Copy the lines of the data starting at the one containing "Mudanças Climáticas" and ending at the one containing "Projetos Estratégicos", including both of those lines and keeping each line unchanged.

▸ Data for this task:
►
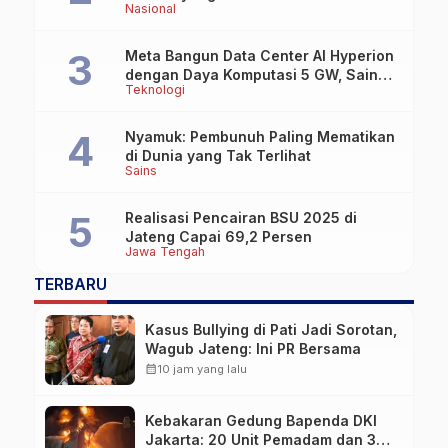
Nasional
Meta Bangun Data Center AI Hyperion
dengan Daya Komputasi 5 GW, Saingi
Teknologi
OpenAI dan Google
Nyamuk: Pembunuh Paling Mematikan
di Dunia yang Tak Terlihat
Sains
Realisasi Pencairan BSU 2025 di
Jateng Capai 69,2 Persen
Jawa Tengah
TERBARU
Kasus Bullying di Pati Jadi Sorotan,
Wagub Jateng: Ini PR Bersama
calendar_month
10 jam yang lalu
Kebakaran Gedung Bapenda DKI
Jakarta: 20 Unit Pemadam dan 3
◄
►
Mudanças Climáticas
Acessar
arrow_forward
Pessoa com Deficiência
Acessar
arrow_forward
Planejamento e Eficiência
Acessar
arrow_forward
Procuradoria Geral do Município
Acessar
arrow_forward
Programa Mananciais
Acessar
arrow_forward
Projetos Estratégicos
◄
▸ Response to the task:
Mudanças Climáticas
Acessar
arrow_forward
Pessoa com Deficiência
Acessar
arrow_forward
Planejamento e Eficiência
Acessar
arrow_forward
Procuradoria Geral do Município
Acessar
arrow_forward
Programa Mananciais
Acessar
arrow_forward
Projetos Estratégicos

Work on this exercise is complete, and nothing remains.